Als Johnny Cash am 12. September 2003, ein Jahr nach dem Tod seiner Frau June Carter Cash, starb, betrauerte ihn die ganze Nation. Seine Karriere war legendär: Ein schüchterner Newcomer aus einfachsten Verhältnissen, der sich mit seinen Songs in die Charts spielte, aus einer persönlichen Hölle von Alkohol- und Drogensucht schließlich geläutert hervorging und zudem noch seiner großen Liebe das Ja-Wort abgerungen hatte. Zwei Jahre nach dem Tod des "Man in Black" präsentiert Regisseur James Mangold ein filmisches Memorial, das sich auf die wilden Jahre Cashs und seine wachsende Leidenschaft für die Sängerin June Carter, seine spätere Ehefrau, konzentriert.

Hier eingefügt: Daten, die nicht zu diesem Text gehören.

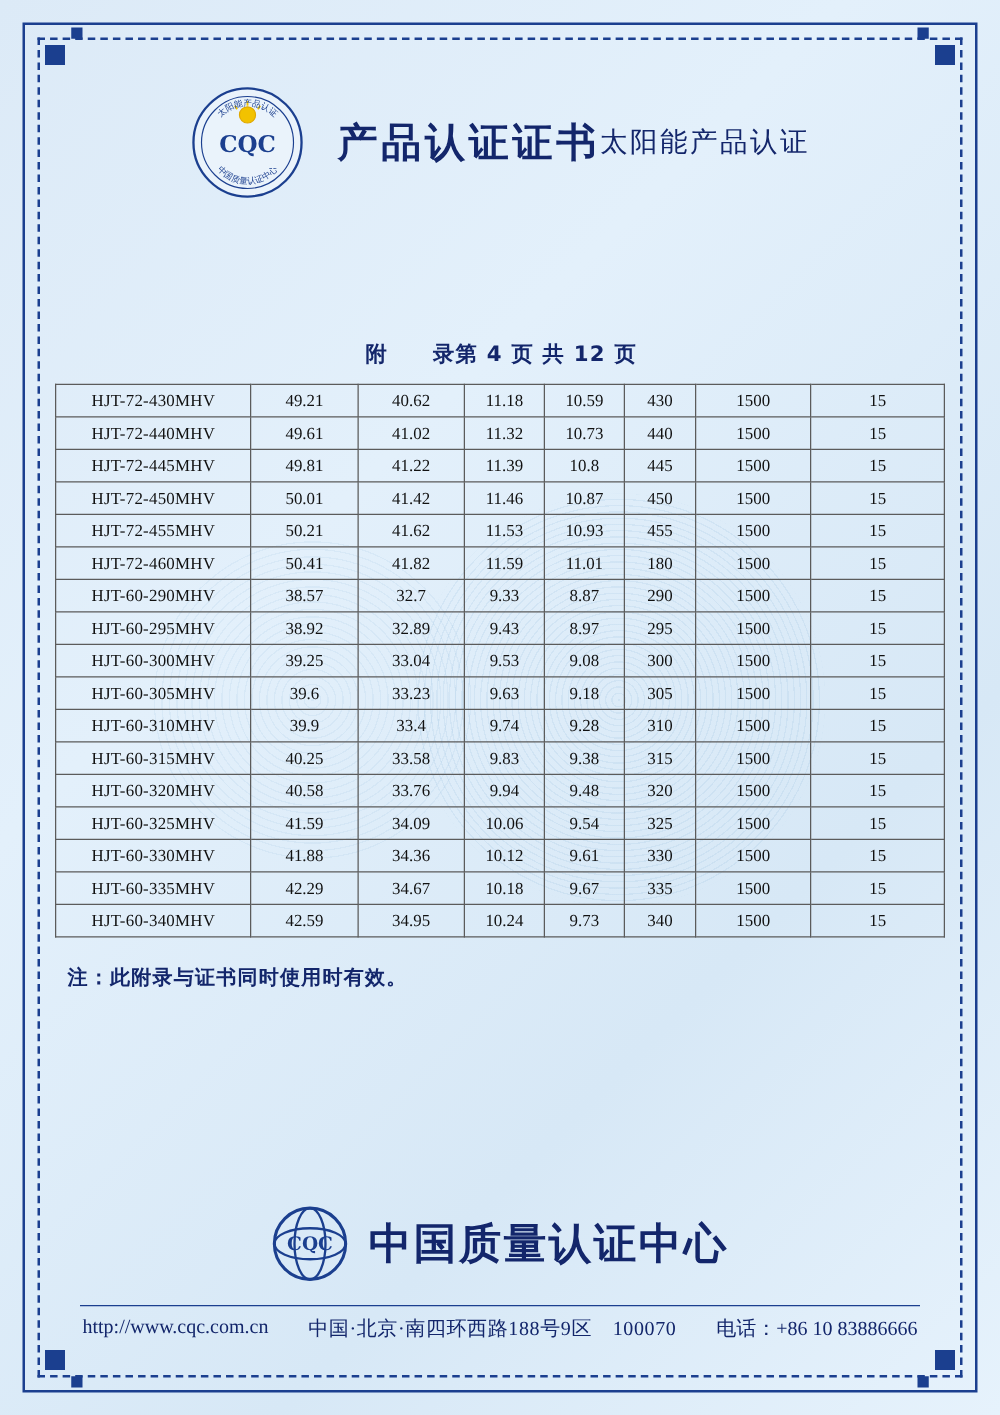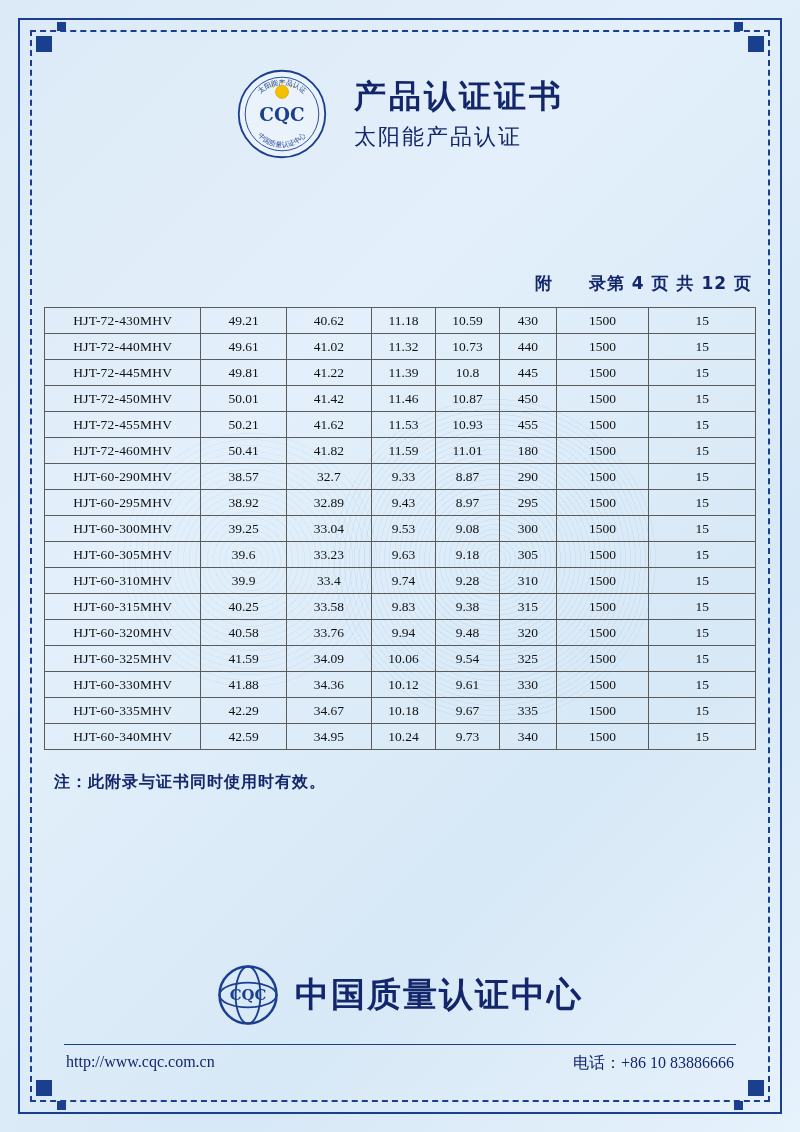"产品认证证书" .header-titles { flex-direction: column -> row }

Den Ausgangs-, End und unumstrittenen Höhepunkt der episodisch gestrickten, dramaturgisch etwas überfrachteten Lebensgeschichte stellt Johnny Cashs mitreißendes Gefängniskonzert 1968 in Folsom dar, mit dem er erfolgreich seiner angeknacksten Karriere auf die Beine half. Seine späteren Lebensphasen und damit auch seine Bedeutung für die Musikszene werden jedoch weit gehend ausgeblendet. Wenn auch mögliche Erwartungen an ein abgerundetes Gesamtporträt des legendären Musikers enttäuscht werden – der Film macht dies durch die bravouröse Leinwandpräsenz von Reese Witherspoon und Joaquin Phoenix mehr als wett. Beide überzeugen zudem mit beachtlichem Gesangstalent, denn Witherspoon und Phoenix interpretierten alle Lieder im Film selbst. Das klingt zwar ein wenig anders als im Original, wirkt aber echter und spontaner als einstudierte Gesten zum Playback. Folglich gehören die Live-Auftritte zu den Höhepunkten des Films. Eindrucksvoll reflektiert
Walk The Line zugleich eine ungewöhnliche Musikerkarriere mit all ihren individuellen Problemen, sozialen Konflikten und moralischen Widerständen im Amerika der 1950er- und 60er-Jahre.